Bringing Buddhist Studies into the modern world is the subject of an interview – published today in the New York Times – with Robert Y. C. Ho, chairman of a charity funding such efforts.
In the West, the Times reports, the Robert H. N. Ho Family Foundation “has given endowments for Buddhist programs at Harvard University, Stanford University and the Courtauld Institute of Art in London. In May, it gave a $1.9 million grant to the American Council of Learned Societies for the research and teaching of Buddhist studies.” The purpose of such largesse? Robert Ho explains:
“Generally speaking, Buddhist studies in higher institutions have been archaic and old-fashioned, in the sense that it’s mostly text-based, where we have scholars who are experts in Pali, Sanskrit, classical Chinese, Japanese, old languages. They read these texts and they talk about them. A lot of time, it’s not really related to what happens in the real world.

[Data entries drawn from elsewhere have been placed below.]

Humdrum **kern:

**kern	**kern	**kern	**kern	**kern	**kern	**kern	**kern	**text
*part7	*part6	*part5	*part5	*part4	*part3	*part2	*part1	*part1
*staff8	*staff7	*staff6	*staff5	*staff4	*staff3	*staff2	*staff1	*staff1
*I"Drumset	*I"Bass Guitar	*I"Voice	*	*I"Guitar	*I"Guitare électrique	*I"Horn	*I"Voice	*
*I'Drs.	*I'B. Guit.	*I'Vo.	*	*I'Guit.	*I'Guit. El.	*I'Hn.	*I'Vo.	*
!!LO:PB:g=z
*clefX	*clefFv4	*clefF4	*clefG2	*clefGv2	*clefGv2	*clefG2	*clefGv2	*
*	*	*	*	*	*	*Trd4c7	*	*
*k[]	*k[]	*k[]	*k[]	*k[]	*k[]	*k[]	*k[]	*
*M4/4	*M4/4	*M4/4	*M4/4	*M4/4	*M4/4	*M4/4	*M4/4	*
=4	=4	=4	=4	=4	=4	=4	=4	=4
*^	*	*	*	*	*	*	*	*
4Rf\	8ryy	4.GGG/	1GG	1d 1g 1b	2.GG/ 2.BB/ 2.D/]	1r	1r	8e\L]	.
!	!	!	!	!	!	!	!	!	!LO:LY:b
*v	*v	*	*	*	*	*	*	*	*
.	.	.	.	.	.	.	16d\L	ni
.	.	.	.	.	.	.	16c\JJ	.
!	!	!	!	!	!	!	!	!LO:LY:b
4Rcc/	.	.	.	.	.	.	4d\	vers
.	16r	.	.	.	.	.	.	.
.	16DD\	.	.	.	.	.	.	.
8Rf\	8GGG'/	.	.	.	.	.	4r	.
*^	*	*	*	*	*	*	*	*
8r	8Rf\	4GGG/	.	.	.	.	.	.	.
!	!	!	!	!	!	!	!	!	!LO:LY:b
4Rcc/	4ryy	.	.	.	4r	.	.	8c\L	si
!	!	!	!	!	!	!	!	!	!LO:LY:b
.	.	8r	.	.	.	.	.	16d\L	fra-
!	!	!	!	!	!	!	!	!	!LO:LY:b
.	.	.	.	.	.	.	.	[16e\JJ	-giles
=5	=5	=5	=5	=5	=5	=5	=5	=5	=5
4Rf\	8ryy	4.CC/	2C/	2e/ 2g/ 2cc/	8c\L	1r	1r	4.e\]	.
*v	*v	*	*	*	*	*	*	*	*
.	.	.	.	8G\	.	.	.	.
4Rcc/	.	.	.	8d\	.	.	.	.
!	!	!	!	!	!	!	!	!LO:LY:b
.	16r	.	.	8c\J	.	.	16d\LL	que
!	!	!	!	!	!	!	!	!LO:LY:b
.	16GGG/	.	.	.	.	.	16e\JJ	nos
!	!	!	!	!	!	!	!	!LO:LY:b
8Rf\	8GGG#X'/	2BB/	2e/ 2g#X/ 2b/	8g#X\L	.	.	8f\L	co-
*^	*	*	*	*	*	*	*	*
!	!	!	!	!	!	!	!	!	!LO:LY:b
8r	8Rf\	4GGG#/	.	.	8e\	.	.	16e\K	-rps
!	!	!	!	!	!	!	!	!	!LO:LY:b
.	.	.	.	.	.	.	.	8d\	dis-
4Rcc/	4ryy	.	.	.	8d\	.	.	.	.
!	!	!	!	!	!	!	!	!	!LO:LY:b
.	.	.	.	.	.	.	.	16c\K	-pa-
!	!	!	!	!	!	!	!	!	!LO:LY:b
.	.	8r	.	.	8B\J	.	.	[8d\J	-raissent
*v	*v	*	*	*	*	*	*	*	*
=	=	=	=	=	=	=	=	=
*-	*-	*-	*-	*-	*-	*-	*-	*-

“But a lot of younger scholars are pushing into new areas, like studying about Buddhism and politics, Buddhism and the environment, conflict resolution, Buddhism and psychology, things like that, and how they manifest in the world. Most of our grants are geared toward the area which is Buddhism in the contemporary world. This is the area we want to push, to advance the field, to make it relevant to the contemporary audiences.”